New Delhi: Asset classes across emerging markets took a dive on Wednesday with stocks and currencies hitting multi-month lows pressured by an ongoing rout in global bond markets (30-year yields touching 5 per cent for the first time since 2007), said Deepak Jasani, Head of Retail Research at HDFC Securities.
US bond yields reach 16-year highs, challenging equity valuations and souring appetite for risk assets as investors bet interest rates will remain persistently high, he said.

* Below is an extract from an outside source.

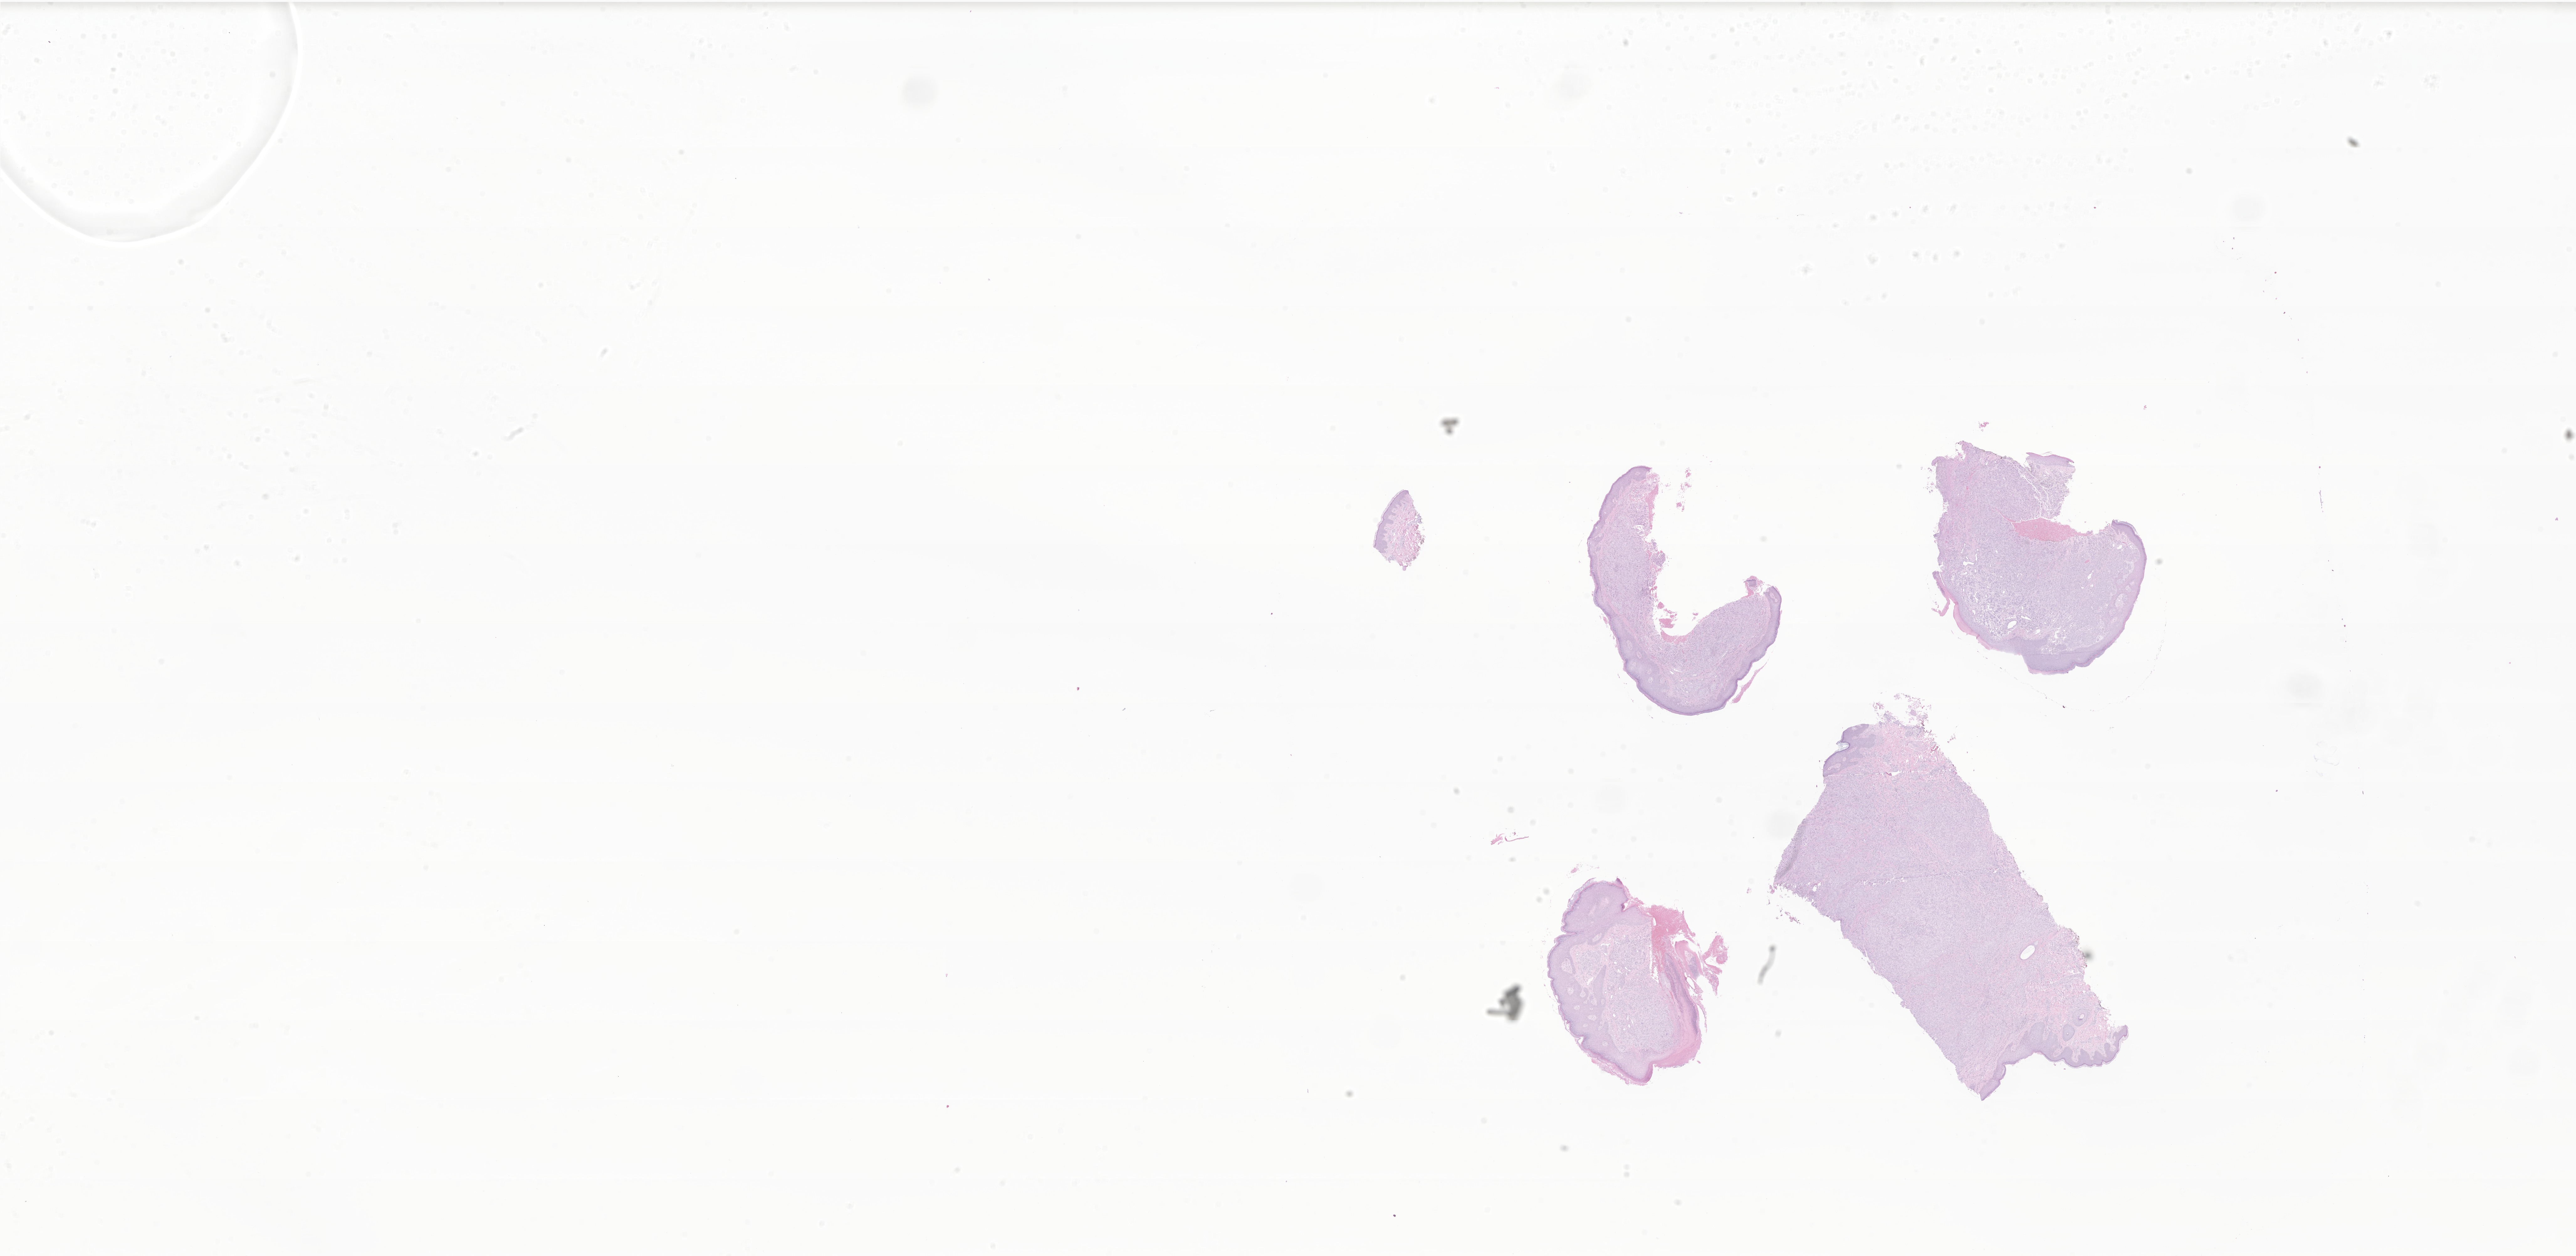
Hematoxylin and eosin (H&E) whole-slide image of tumor tissue from the skin of trunk — whole scanned area (about 34.7 x 16.9 mm) shown as a low-resolution overview; formalin-fixed paraffin-embedded section. Patient male; age 60 months (5 years).
Recorded diagnosis: Malignant melanoma, NOS.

In response to worries raised by an unexpected spike in the US job vacancies report, Indian markets fell by roughly 0.47 per cent, reaching a five-week low, said Vaibhav Vidwani, Research Analyst at Bonanza Portfolio.
The 10-year Treasury yield rose to 4.8 per cent, its highest level since August 2007, as a result of this contributing to worries that the Fed would hike rates again this year, he said.
Axis Bank, SBI, IndusInd Bank, NTPC, and UltraTech Cement were the Nifty's top losers, while Adani Enterprises, Nestle India, HUL, Eicher Motors, and HDFC Bank were among the top gainers.
Vinod Nair, Head of Research at Geojit Financial Services, said strong US job data is reinforcing Fed's hawkish stance and multi-year high US bond yields is signalling an impending interest rate hike.
Globally, investors are adopting risk-averse strategies due to inflation concerns and the strengthening US dollar. And in India, despite a robust economy, premium valuations of midcaps and recent rally is augmenting consolidation, he said.
Interest-rate-sensitive sectors like real estate, banking, and metals are the most impacted category, while the FMCG sector is more optimistic in expectation of near-normal monsoon and festival demand, he said.